[Source data]

---------------

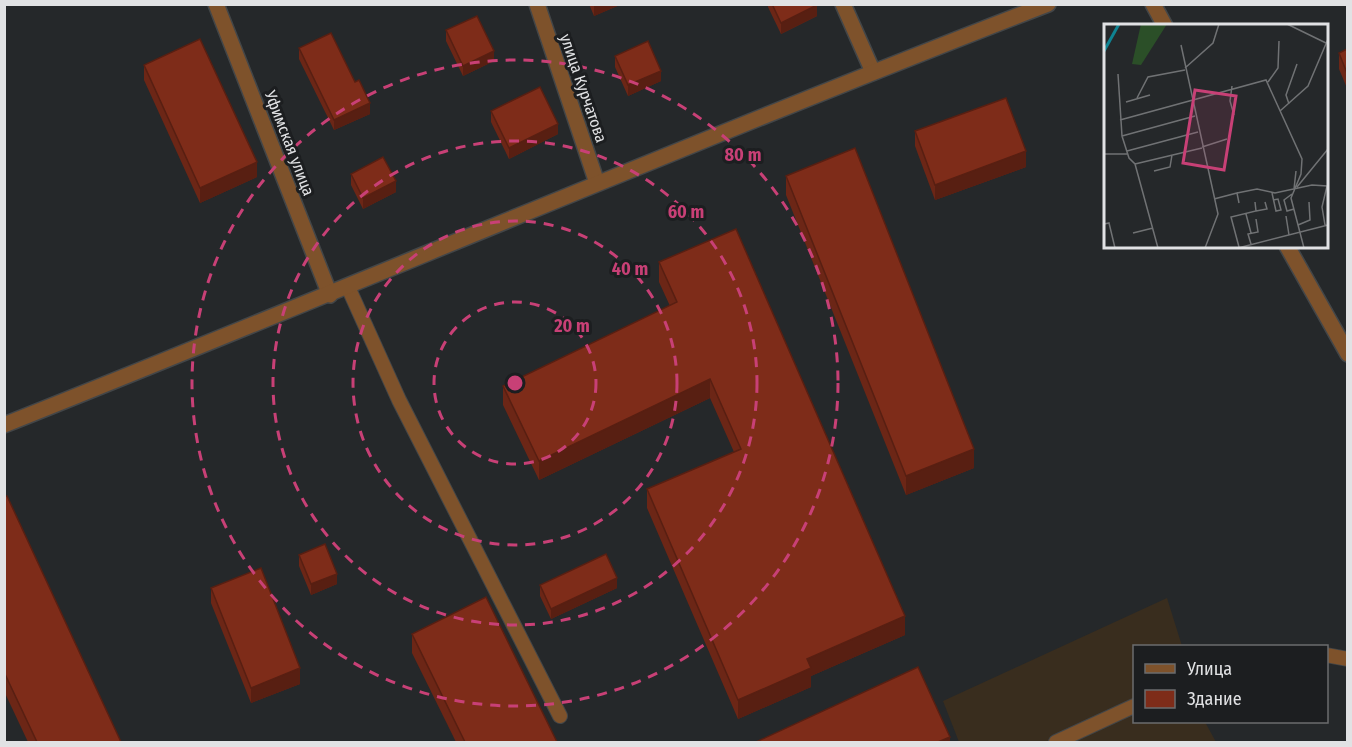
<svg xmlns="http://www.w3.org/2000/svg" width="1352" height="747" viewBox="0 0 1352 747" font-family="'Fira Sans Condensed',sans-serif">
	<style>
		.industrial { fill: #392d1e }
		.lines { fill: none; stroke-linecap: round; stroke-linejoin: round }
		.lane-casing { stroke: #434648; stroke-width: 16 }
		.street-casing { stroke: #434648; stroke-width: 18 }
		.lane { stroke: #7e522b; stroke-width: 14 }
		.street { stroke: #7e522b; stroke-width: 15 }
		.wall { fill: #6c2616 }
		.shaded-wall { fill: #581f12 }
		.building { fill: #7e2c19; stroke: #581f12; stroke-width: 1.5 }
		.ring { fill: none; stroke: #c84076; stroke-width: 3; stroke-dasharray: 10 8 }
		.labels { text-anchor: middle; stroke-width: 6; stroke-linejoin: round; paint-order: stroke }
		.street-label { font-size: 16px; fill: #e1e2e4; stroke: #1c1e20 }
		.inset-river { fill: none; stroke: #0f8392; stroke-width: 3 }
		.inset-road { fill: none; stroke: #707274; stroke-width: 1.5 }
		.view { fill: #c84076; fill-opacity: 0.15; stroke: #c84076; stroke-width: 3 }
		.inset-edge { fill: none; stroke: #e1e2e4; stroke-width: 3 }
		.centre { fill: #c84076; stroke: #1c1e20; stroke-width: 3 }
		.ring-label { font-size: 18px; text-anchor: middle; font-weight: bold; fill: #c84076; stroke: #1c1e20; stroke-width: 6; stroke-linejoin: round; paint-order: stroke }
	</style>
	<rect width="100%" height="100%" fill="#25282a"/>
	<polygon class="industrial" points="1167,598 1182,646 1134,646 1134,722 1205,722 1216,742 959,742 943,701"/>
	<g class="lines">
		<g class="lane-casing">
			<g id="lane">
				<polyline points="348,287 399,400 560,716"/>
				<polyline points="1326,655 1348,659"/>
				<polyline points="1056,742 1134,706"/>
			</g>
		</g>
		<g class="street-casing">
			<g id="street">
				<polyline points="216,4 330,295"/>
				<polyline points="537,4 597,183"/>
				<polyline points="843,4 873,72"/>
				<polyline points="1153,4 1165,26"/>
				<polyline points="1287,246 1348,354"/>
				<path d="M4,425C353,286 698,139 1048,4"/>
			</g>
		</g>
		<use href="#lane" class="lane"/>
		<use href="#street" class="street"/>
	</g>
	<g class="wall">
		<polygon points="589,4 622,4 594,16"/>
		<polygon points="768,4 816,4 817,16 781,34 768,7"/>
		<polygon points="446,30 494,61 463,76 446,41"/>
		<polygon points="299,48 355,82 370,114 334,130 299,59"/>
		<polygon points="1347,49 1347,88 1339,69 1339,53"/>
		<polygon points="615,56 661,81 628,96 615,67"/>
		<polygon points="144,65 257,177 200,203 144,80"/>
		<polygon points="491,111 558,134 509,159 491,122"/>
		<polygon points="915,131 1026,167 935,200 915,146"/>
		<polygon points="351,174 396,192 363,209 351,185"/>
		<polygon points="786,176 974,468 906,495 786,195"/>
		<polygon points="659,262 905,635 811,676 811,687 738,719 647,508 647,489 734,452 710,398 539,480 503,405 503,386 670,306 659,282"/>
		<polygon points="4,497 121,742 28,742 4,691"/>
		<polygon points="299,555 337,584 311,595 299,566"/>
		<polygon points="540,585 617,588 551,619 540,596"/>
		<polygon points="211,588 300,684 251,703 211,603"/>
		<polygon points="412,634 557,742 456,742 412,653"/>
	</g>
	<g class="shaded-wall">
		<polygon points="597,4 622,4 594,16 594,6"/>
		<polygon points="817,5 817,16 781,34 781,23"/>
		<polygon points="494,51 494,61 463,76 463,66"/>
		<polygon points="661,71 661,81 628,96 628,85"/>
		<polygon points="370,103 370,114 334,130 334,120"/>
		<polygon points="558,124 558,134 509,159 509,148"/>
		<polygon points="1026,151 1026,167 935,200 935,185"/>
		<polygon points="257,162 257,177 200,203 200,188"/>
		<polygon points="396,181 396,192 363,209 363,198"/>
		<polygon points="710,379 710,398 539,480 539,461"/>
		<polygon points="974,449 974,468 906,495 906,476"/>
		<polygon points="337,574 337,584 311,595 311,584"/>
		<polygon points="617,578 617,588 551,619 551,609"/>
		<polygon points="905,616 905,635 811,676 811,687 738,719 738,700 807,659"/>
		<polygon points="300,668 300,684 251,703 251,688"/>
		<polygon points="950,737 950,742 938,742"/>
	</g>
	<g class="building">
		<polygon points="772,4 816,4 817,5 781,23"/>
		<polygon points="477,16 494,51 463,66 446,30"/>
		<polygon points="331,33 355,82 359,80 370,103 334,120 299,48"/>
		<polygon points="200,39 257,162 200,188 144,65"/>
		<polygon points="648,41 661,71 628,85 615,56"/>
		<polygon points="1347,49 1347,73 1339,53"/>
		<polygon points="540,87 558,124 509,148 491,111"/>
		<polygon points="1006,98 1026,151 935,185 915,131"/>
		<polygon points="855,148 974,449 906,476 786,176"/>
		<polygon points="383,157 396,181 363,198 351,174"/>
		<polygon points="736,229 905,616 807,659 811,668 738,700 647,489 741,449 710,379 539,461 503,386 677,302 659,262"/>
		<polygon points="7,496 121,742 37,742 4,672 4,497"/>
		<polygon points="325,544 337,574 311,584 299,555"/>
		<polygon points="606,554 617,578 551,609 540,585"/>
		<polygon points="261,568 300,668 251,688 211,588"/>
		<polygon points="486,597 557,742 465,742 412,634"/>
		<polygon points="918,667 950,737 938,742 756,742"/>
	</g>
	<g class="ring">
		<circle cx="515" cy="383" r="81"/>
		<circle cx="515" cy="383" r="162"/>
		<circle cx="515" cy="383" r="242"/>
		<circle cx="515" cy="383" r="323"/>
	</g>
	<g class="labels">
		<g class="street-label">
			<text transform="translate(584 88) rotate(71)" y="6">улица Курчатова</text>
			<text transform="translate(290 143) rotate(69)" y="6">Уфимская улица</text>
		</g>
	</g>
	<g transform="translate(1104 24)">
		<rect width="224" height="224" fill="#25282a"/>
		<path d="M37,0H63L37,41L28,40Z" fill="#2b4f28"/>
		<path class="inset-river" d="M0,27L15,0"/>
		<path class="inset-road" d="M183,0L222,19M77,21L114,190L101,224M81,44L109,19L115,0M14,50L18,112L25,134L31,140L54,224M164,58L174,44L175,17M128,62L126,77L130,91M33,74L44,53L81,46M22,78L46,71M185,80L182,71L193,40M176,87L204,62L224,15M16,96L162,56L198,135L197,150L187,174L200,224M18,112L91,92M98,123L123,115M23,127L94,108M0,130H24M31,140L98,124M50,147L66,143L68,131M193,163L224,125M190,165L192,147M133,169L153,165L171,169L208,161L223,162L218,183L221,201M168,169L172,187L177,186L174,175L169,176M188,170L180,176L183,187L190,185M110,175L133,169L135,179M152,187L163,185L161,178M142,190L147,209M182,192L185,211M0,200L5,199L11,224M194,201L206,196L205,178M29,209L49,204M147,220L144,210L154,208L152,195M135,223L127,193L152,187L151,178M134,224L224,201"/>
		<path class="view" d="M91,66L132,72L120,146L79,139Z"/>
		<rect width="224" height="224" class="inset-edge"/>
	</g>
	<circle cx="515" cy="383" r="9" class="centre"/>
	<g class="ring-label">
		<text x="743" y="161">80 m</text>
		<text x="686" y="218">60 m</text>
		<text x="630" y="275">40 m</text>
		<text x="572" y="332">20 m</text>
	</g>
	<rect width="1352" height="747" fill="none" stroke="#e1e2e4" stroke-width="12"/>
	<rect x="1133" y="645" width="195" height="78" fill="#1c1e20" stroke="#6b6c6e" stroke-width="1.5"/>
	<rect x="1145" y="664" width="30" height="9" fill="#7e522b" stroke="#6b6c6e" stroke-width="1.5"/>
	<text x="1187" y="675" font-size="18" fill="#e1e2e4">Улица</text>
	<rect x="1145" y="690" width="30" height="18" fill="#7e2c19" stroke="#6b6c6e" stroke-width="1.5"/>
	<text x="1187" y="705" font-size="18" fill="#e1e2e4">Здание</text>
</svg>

---------------

▶ _PROMPT_: Wherever the string "wall" is found in the entries, copy the line it sits in.

▶ _ANSWER FOR THE TASK_:
		.wall { fill: #6c2616 }
		.shaded-wall { fill: #581f12 }
	<g class="wall">
	<g class="shaded-wall">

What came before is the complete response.